Alan Greenspan, Federal Reserve Chairman, 2/20/96: The deficit reduction in the President's 1993 Economic Plan was "an unquestioned factor in contributing to the improvement in economic activity that occurred thereafter."
· Business Week, 5/19/97: "Clinton's 1993 budget cuts, which reduced projected red ink by more than $400 billion over five years, sparked a major drop in interest rates that helped boost investment in all the equipment and systems that brought forth the New Age economy of technological innovation and rising productivity."

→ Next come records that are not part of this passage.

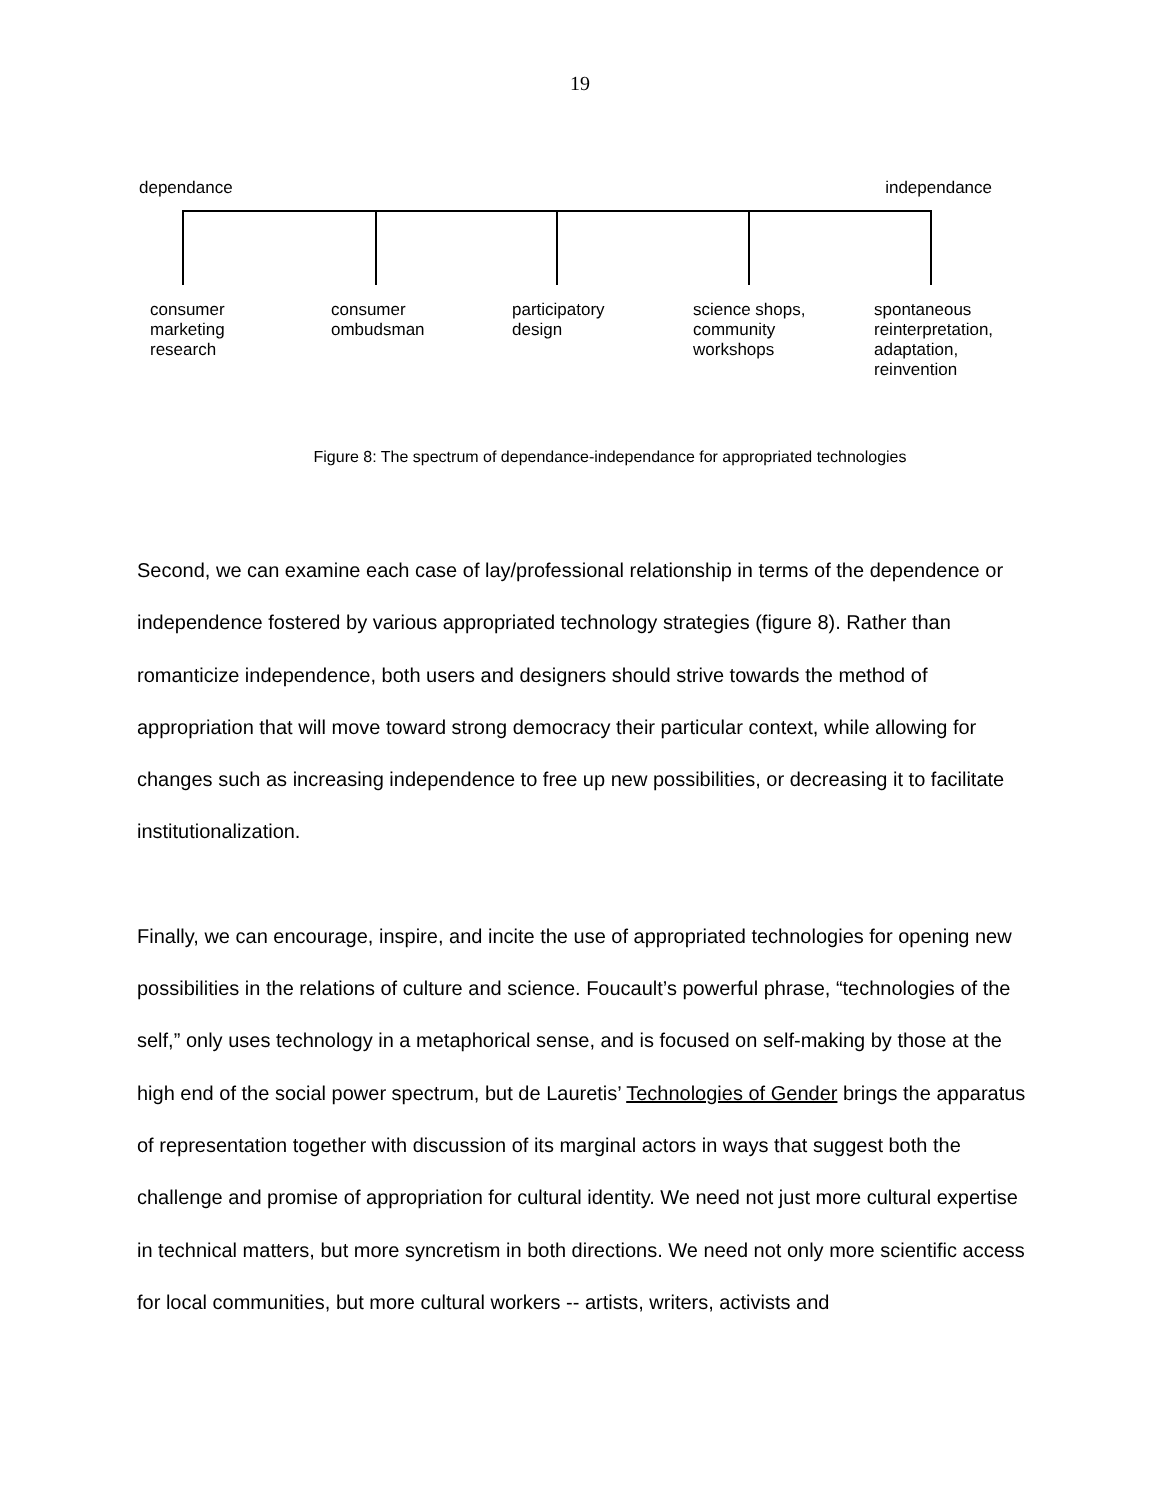19
dependance independance
consumer
marketing
research
consumer
ombudsman
participatory
design
science shops,
community
workshops
spontaneous
reinterpretation,
adaptation,
reinvention
Figure 8: The spectrum of dependance-independance for appropriated technologies
Second, we can examine each case of lay/professional relationship in terms of the dependence or independence fostered by various appropriated technology strategies (figure 8). Rather than romanticize independence, both users and designers should strive towards the method of appropriation that will move toward strong democracy their particular context, while allowing for changes such as increasing independence to free up new possibilities, or decreasing it to facilitate institutionalization.
Finally, we can encourage, inspire, and incite the use of appropriated technologies for opening new possibilities in the relations of culture and science. Foucault’s powerful phrase, “technologies of the self,” only uses technology in a metaphorical sense, and is focused on self-making by those at the high end of the social power spectrum, but de Lauretis’ Technologies of Gender brings the apparatus of representation together with discussion of its marginal actors in ways that suggest both the challenge and promise of appropriation for cultural identity. We need not just more cultural expertise in technical matters, but more syncretism in both directions. We need not only more scientific access for local communities, but more cultural workers -- artists, writers, activists and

· Goldman Sachs, March 1998: One of the reasons Goldman Sachs cites for "the best economy ever" is that "on the policy side, trade, fiscal, and monetary policies have been excellent, working in ways that have facilitated growth without inflation. The Clinton Administration has worked to liberalize trade and has used any revenue windfalls to reduce the federal budget deficit."
· U.S. News & World Report, 6/17/96: "President Clinton's budget deficit program begun in 1993... [led] to lower interest rates, which begat greater investment growth (by double digits since 1993, the highest rate since the Kennedy administration), which begat three-plus years of solid economic growth averaging 2.6 percent annually, 50 percent higher than during the Bush presidency."
· Paul Volcker, former Federal Reserve Chairman, Audacity, Fall 1994: "The deficit has come down, and I give the Clinton Administration and President Clinton himself a lot of credit for that... and I think we're seeing some benefits."